The Utah Local Government Insurance Trust and the League of Cities and Towns have formed such pools. So has the Utah Municipal Risk Management Association, which boasts a membership of 40 municipalities throughout the state, said Bryce McEuen, the association's director.
"The cities in our organization were just abandoned by the commercial market so we formed our own pool," he said. Salt Lake City and Salt Lake County, Weber and Utah County, as well as other municipalities, have banded together to form the pool.
The organization, regulated by the State Insurance Department and other federal regulations, is required by statute to maintain a $600,000 "unencumbered and available" fund to cover possible damages, McEuen said. Additionally, the pool maintains its own pool insurance fund in the millions of dollars, he said.
Although savings figures for the group have never been calculated, McEuen said the pool concept is highly efficient. "It's much more feasible to pool their risks with other cities," he said.
Experts speak of the insurance crisis of 1985 during which insurers were reluctant to insure for fear of huge liability settlements.

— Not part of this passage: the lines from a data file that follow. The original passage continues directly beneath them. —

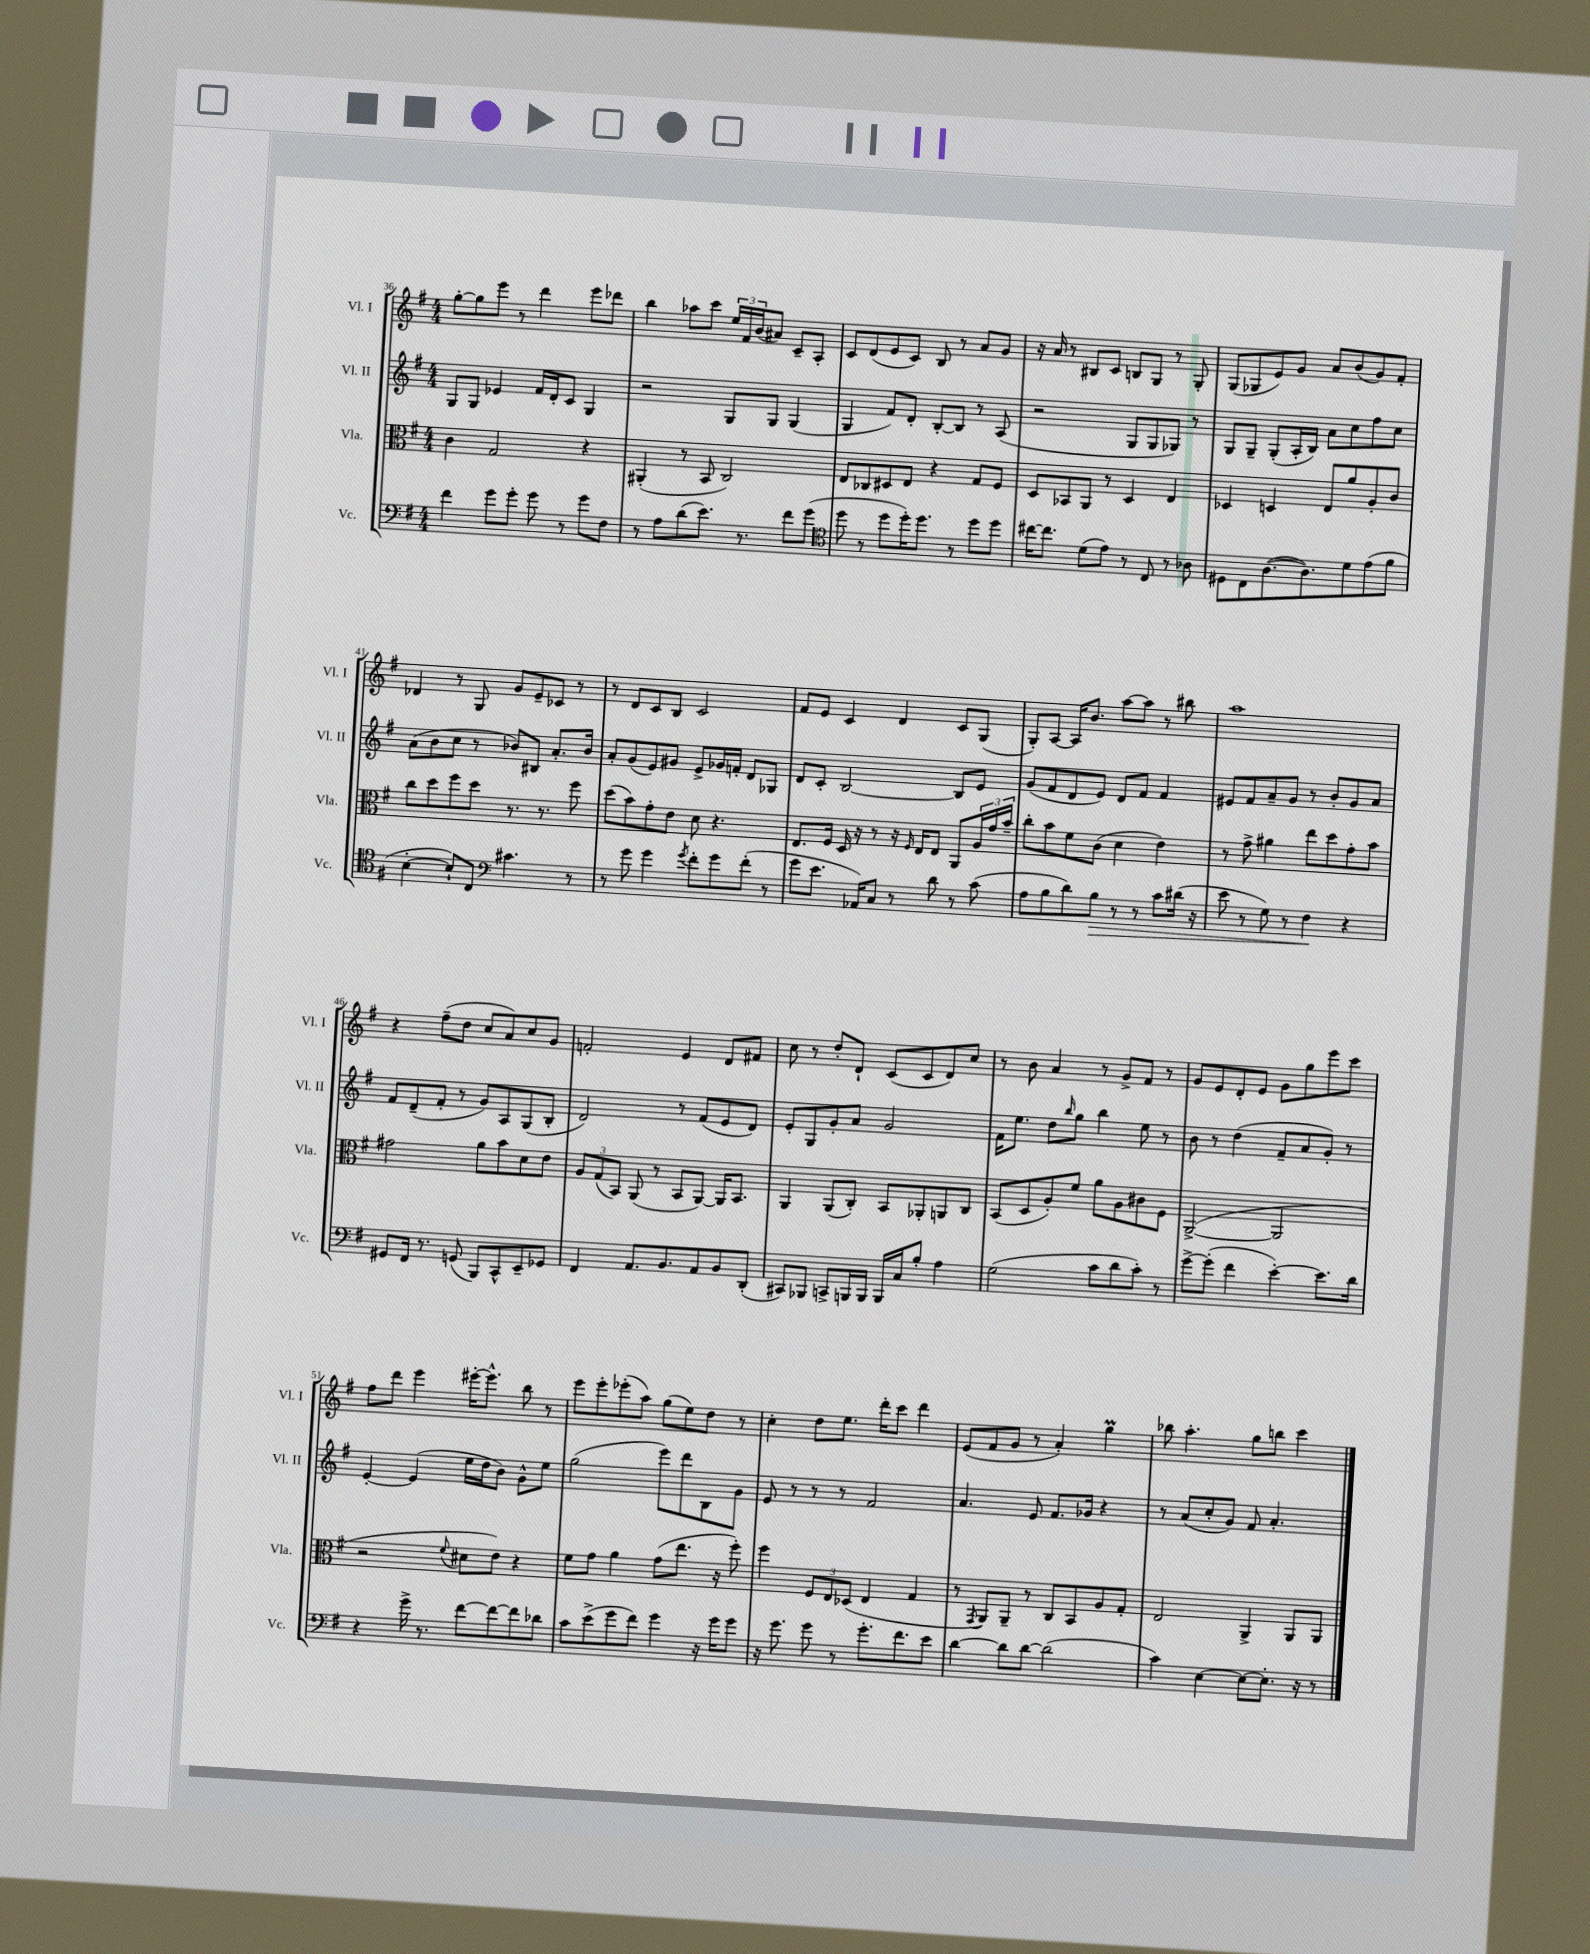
<<
\new StaffGroup <<
\new Staff = "s0" \with { instrumentName = "Vl. I" shortInstrumentName = "Vl. I" } {
    \clef treble \key g \major \numericTimeSignature \time 4/4
    g''8~-. g''8 e'''8 r8 d'''4 e'''8 des'''8 |
    b''4 aes''8 c'''8 \tuplet 3/2 { e''16 fis'16 b'16( } ais'8) c'8-- a8-. |
    c'8 d'8( e'8 c'8) b8 r8 a'8 g'8 |
    r16 a'16 r8 bis8 c'8 b8 g8 r8 g8-. |
    g8( ges8 e'8) g'8 a'8 b'8( g'8) fis'8-. |
    des'4 r8 g8 g'8 e'8-- ces'8 r8 |
    r8 d'8 c'8 b8 c'2 |
    fis'8 e'8 c'4 d'4 c'8 g8( |
    g8-.) a8~ a16 b'8. a''8~ a''8 r8 bis''8 |
    a''1 |
    r4 fis''8--( d''8 c''8 a'8) c''8 g'8 |
    f'2-. e'4 d'8 fis'8 |
    c''8 r8 d''8-. d'8-! c'8( c'8 d'8) c''8 |
    r8 b'8 a'4 r8 g'8-> fis'8 r8 |
    g'8 e'8 d'8-. e'8 g'8 g''8 e'''8 c'''8 |
    fis''8 d'''8 e'''4 eis'''16~-. eis'''8.-^ b''8 r8 |
    e'''8 e'''8-. ees'''8-.( a''8) g''8( e''8) d''8 r8 |
    c''4-. d''8 e''8. d'''16-. c'''8 d'''4 |
    e'8( fis'8 g'8 r8 a'4-.) g''4\prall |
    bes''8 a''4.-. g''8 b''8 c'''4 \bar "|." |
}
\new Staff = "s1" \with { instrumentName = "Vl. II" shortInstrumentName = "Vl. II" } {
    \clef treble \key g \major \numericTimeSignature \time 4/4
    g8 g8 ees'4 fis'16 d'16-. c'8 g4 |
    r2 g8 g8 g4( |
    g4 fis'8) d'8-. b8~-. b8 r8 a8( |
    r2 g8 g8 ges8) r8 |
    g8 g8-- g8-.( a16-. b16) a'8 c''8 fis''8 c''8 |
    a'8( b'8 c''8 r8 bes'8) bis8 a'8.-. bes'16 |
    a'8-. g'8( e'8) gis'8 e'8-> ges'16 f'16-. d'8 ges8 |
    d'8 c'8-. b2~ b8 e'8 |
    g'8( fis'8 d'8 e'8) d'8 fis'8 fis'4 |
    eis'8 fis'8 a'8-- g'8 r8 b'8-. g'8 a'8 |
    fis'8 d'8--( fis'8-. r8 g'8) a8 g8( b8-. |
    d'2) r8 fis'8( e'8 d'8) |
    e'8-. g8 g'8-. a'8 g'2 |
    fis'16 e''8. d''8 \grace { b''16 } g''8 b''4 e''8 r8 |
    b'8 r8 d''4( fis'8-- a'8 g'8-.) r8 |
    e'4~-. e'4( e''16 d''16 b'8) g'8-^ e''8 |
    g''2( e'''8) d'''8 b8 g'8 |
    e'8 r8 r8 r8 fis'2 |
    a'4. e'8 fis'8. ges'16 r4 |
    r8 a'8( c''8-. g'8) fis'8 a'4.-. \bar "|." |
}
\new Staff = "s2" \with { instrumentName = "Vla." shortInstrumentName = "Vla." } {
    \clef alto \key g \major \numericTimeSignature \time 4/4
    c'4 g2 r4 |
    ais,4-.( r8 b,8 c2) |
    e8 ces8 dis8 e8 r4 g8 fis8 |
    d8 bes,8 a,8 r8 d4 e4 |
    des4 d4 e8 a'8 a8-. c'8 |
    c''8 d''8 fis''8 d''8 r8. r8. fis''8 |
    d''8( b'8) g'8-. e'8 d'8 r4. |
    e8. fis16 d16 r16 r8 r16 \grace { fis16 } e16 e8 a,8 \tuplet 3/2 { a16 g'16 b'16-- } |
    c''8-. b'8 fis'8 c'8( d'4 e'4) |
    r8 g'8-> ais'4 e''8 d''8 g'8-. b'8 |
    gis'2 a'8 b'8 d'8 e'8 |
    \tuplet 3/2 { a8 g8( b,8) } a,8( r8 b,8 a,8~) a,16 b,8. |
    a,4 a,8( c8-.) b,8 aes,8-. a,8 c8 |
    b,8( d8 a8-.) fis'8 a'8 a8 cis'8 fis8 |
    a,2~->( a,2 |
    r2 \appoggiatura { fis'8 } dis'8 e'8) r4 |
    fis'8 g'8 a'4 g'8( e''8. r16 fis''8-.) |
    fis''4 \tuplet 3/2 { fis8 e8 des8( } e4 g4 |
    r8 \acciaccatura { g,8 } a,8) a,8-- r8 c8 b,8 a8 g8-. |
    e2 a,4-> a,8 a,8 \bar "|." |
}
\new Staff = "s3" \with { instrumentName = "Vc." shortInstrumentName = "Vc." } {
    \clef bass \key g \major \numericTimeSignature \time 4/4
    fis'4 g'8 g'8-. g'8 r8 g'8 fis8 |
    r8 a8 d'8( e'8.) r8. fis'8 g'8( |
    \clef tenor d''8 r8 d''8 d''16-.) d''8. r8 d''8 d''8 |
    cis''16~ cis''8. d'8( e'8) r8 c8 r8 aes8 |
    dis8 c8 a8.~( a8.) d'8 e'8( fis'8 |
    b4~-. b8-!) c8 \clef bass cis'4. r8 |
    r8 g'8 g'4 \acciaccatura { g'8 } fis'8-. g'8 fis'8-.( r8 |
    g'8 e'8. aes,16) c8 r8 d'8 r8 c'8( |
    a8 b8 d'8) b8\> r8 r8 c'8 dis'16( r16 |
    e'8 r8 g8) r8 fis4\! r4 |
    gis,8 fis,16 r8. g,8( b,,8) c,8-^ e,8-- ges,8 |
    fis,4 a,8. b,8. a,8 b,8 d,8-.( |
    cis,8) bes,,8 c,8-> b,,16 b,,16 b,,16 c16 b8-. a4 |
    g2( c'8 d'8 c'8-.) r8 |
    g'8~-> g'8-.( fis'4 e'4~-.) e'8. d'16 |
    r4 g'16-> r8. fis'8~ fis'8~ fis'8 des'8 |
    c'8 e'8->( g'8 fis'8) g'4 r16 g'16 g'8 |
    r16 g'8. g'8 r8 g'8.-. fis'8. e'8 |
    d'4~ d'8 d'8~ d'2( |
    c'4) e4~ e8~ e8.-. r16 r8 \bar "|." |
}
>>
>>
\layout { \context { \Score currentBarNumber = #36 } }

Companies found it difficult to obtain coverage as a result, they said.
Many corporations that sought refuge during the crisis by self-insuring are now wary of returning to the commercial insurance market, Erickson said.
"People are not likely to run back to the insurance market after the first crisis," she said, adding that former policyholders are turned off by wide swings in premiums and sudden additions of coverage exclusions.
"In utilizing self-insurance, there's more than just the commercial insurer to turn to," she said.